■ What you have to do:
Where a line below holds the string "Gjør", that line goes into the answer.

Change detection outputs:
=== Begin Enclosure ===

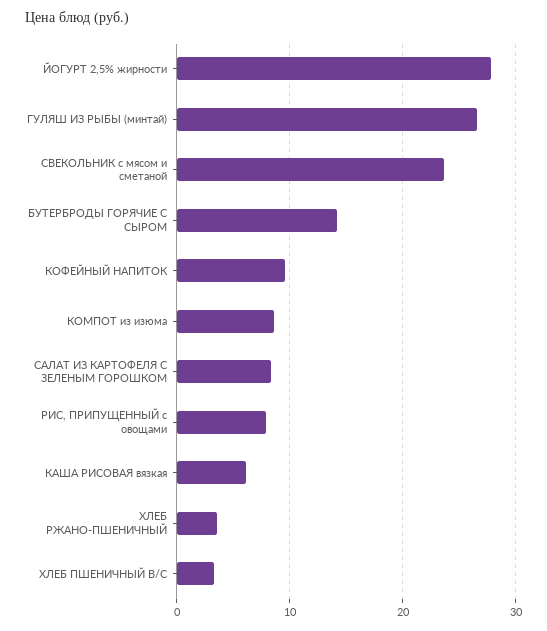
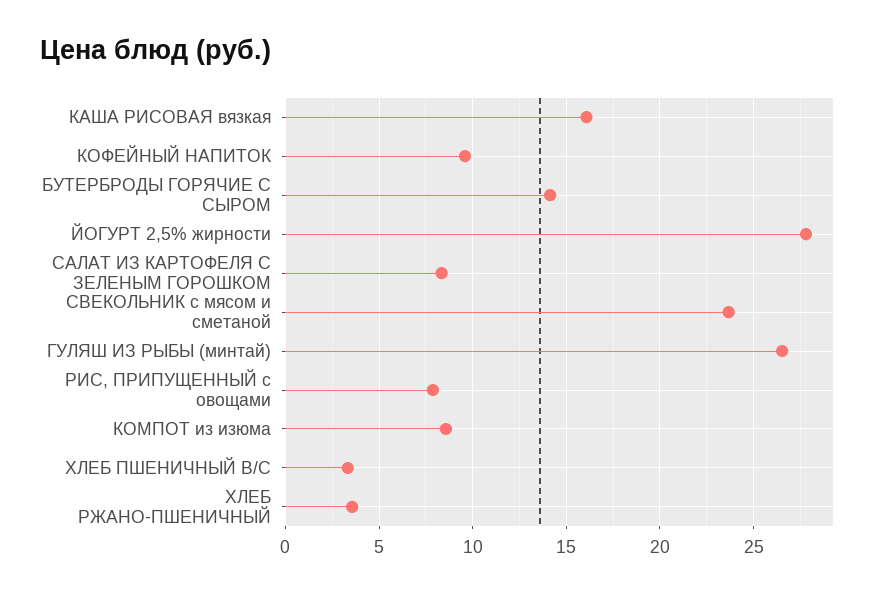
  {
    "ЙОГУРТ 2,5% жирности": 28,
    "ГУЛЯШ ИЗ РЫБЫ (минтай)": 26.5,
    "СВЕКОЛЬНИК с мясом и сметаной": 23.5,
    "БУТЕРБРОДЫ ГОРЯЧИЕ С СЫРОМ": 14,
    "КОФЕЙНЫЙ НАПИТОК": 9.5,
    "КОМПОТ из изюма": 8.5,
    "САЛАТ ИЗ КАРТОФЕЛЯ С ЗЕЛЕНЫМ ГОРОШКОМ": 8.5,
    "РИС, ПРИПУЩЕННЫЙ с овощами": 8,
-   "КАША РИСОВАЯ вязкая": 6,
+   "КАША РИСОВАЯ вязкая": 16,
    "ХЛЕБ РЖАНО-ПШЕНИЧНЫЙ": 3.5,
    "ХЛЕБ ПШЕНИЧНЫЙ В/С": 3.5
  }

=== End Enclosure ===
=== Begin Enclosure ===

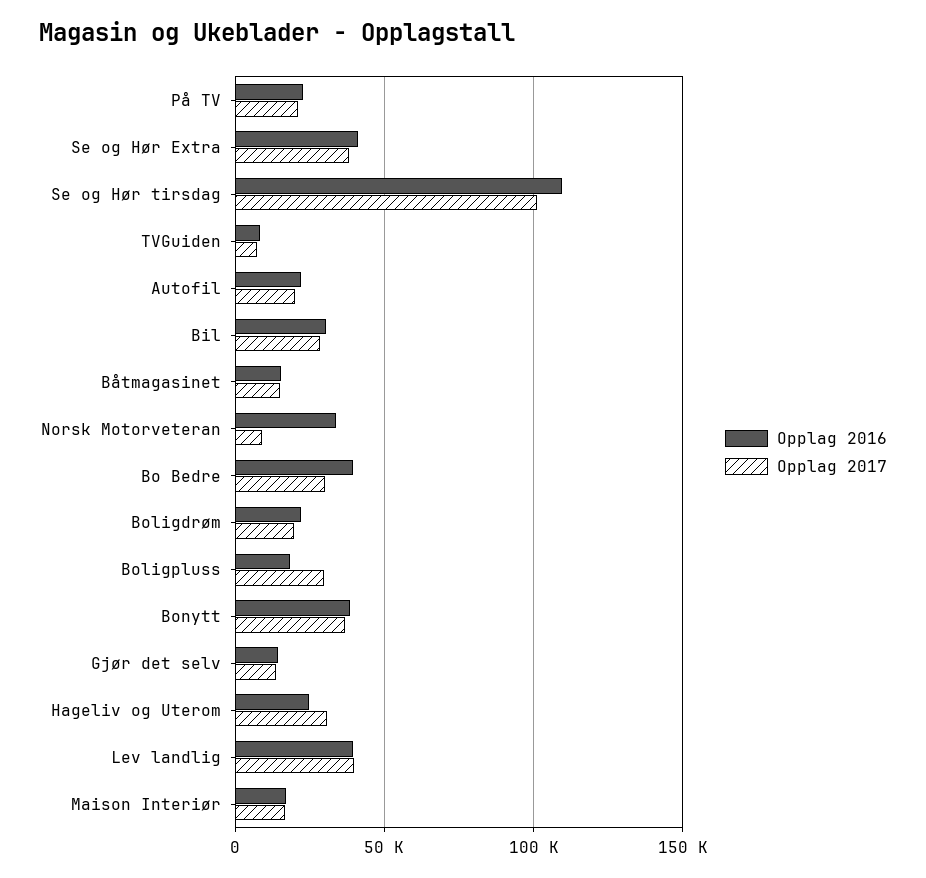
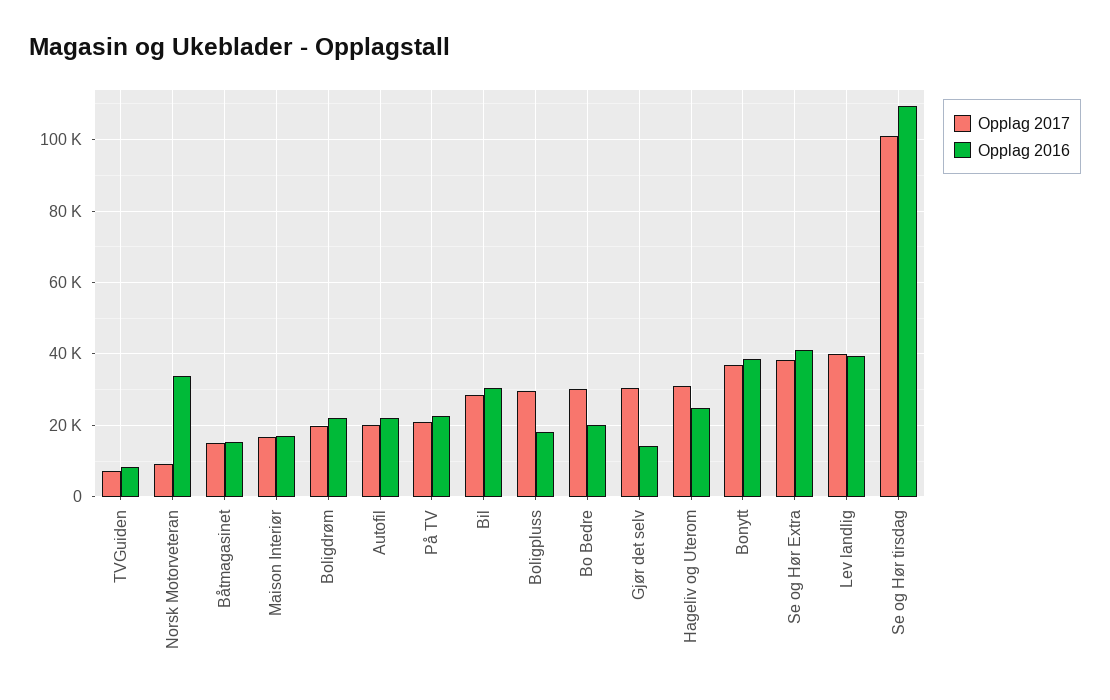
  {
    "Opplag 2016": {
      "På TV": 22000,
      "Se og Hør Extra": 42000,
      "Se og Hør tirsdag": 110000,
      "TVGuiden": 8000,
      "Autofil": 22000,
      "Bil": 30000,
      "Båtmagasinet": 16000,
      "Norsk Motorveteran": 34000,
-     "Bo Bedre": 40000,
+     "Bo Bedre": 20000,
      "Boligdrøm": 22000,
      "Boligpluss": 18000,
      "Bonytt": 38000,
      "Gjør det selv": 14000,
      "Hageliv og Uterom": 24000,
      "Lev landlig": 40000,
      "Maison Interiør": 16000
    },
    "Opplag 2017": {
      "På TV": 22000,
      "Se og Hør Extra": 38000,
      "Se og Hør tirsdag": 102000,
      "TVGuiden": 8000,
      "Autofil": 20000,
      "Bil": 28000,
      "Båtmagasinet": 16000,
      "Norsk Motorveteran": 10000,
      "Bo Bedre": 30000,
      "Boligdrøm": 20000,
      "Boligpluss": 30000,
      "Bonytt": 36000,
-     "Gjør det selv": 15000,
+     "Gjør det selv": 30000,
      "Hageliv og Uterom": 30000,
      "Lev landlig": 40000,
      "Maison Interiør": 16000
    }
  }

=== End Enclosure ===

■ Expected answer:
      "Gjør det selv": 14000,
-     "Gjør det selv": 15000,
+     "Gjør det selv": 30000,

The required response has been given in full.